В храме своим ходом шла Литургия.

+++

Он как раз перестал чувствовать боль, когда удары прекратились. Его поволокли за ноги со двора, за церковную ограду. Бросили, ещё раз пнули и плюнули в лицо, словно поставили точку в своей победе. Так и надо!

От побоев веки отяжелели, не слушались. Он с трудом распахнул их, две щелки. Серое безликое городское небо равнодушно дыхнуло на него. Улыбнулся. «Да, Симеоне смиренный, в руках людей этих тебе не прожить и одной седмицы», сказал сам себе.

Он лежал, как дохлая собака, на мостовой, мимо шли люди, заходили в храм, выходили из храма, никто не обращал на него никакого внимания. Подумаешь человек. Мало ли их в городе, людишек. Побит? Ну что же. Умер? Тем лучше. Окоченеет, его унесут, схоронят в яме на окраине. Одним нищим будет меньше, что с того, город не оскудеет.

Он лежал и смотрел на небо.

— Как ты, брат? — склонился над ним кто-то. Крупное лицо, вдумчивое, лысина. Незнакомец нерешительно помялся, хотел ещё что-то сказать, но передумал. Сжал на груди кошель с каким-то сосудом.

— Святые  Дары. — шепнул, будто извиняясь.

Монах захохотал гортанным смехом безумца и отвернулся. И этот уйдёт, конечно.

Но незнакомец не ушел. Он смотрел все так же внимательно, а когда монах снова повернулся, спросил:

— Как звать-то тебя?

— Симеон. — ответил хрипло, добавил. — Дурак Симеон. —  Взглянул быстро-быстро, глаза без дна, мягкие, странно-радостные.

— А я Иоанн. Дьякон.

— Иоанн? — улыбнулся.

+++

Отец Иоанн часто думал о нём. Что за странный человек? Ведёт себя как бесноватый, но на челе крест и святыню любит. Похож на безумца, да слишком прям для болящего. И взгляд его цепляет душу. Такой распахнутый, как у ребёнка, который глазами и сердцем впитывает в себя всё окружающее его, всю боль, всю радость, всё бытие, впитывает доверчиво, совсем не оберегая себя от этого мира, как делают взрослые. Но он уже далеко не ребенок. Скорее всего даже старше самого дьякона. Почему он до сих пор в Эмессе? Если он монах, отчего не подвизается в пустыне?

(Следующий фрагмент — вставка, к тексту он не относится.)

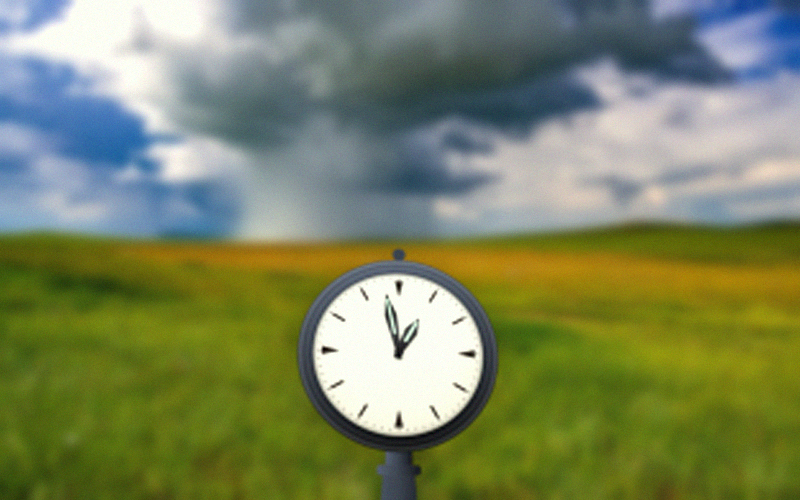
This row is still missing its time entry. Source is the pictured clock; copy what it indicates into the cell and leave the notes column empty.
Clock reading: 12:58
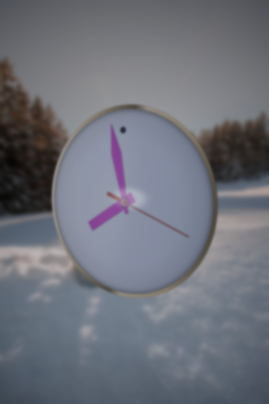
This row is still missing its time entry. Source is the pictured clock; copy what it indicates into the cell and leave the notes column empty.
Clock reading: 7:58:19
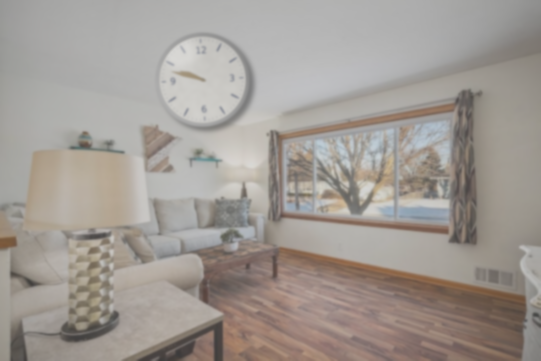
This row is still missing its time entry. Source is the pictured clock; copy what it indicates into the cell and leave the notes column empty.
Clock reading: 9:48
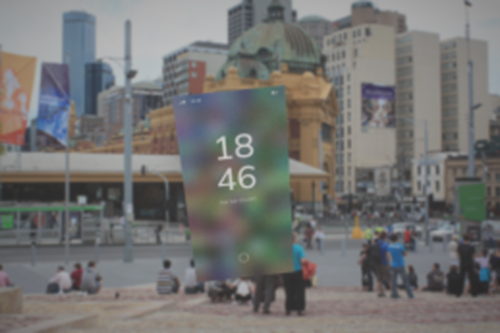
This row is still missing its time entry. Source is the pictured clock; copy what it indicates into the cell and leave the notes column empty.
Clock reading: 18:46
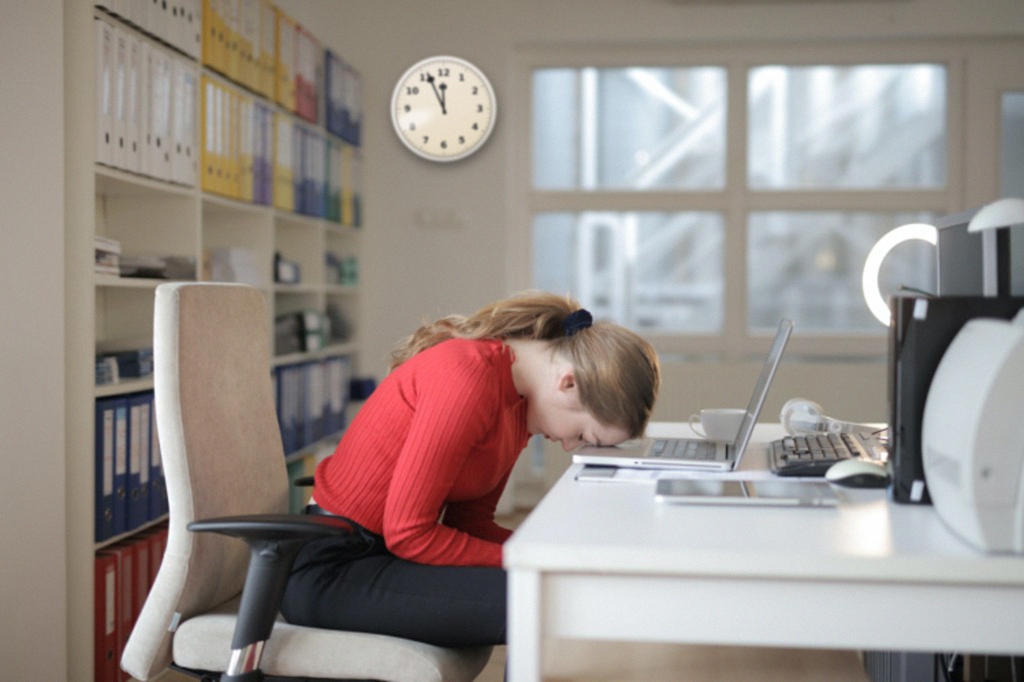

С Симеоном они встречались на улицах города, на площади, редко — у храма. И всегда примечали друг друга, хотя не кланялись, здороваясь. Отец Иоанн чувствовал, монах не терпит внимания к себе и потому держался с ним просто, а на людях — даже со строгостью. Если был у него с собой хлеб — отдавал черноризцу, тот брал, не гнушался. Он вообще ничего не гнушался и порой вел себя как зверь, ел руками, исправлял нужду на мостовой, никого не стыдясь, а, когда уставал, ложился на камни и тут же засыпал. Где он обитал, где проводил ночи, как питался, чем обогревал себя в холода, никто не знал. Но в городе о нем уже говорили. Слухи доходили и до отца Иоанна, будто бы нищий монах — блудник, пьяница, вор, бездельник, но паче всего — не в своем уме, фокусничает, дерзит, устраивает пляски и игры. Праздные люди искали посмотреть на него и поглумиться. Тот словно был рад насмешкам и в угоду толпе паясничал и чудил.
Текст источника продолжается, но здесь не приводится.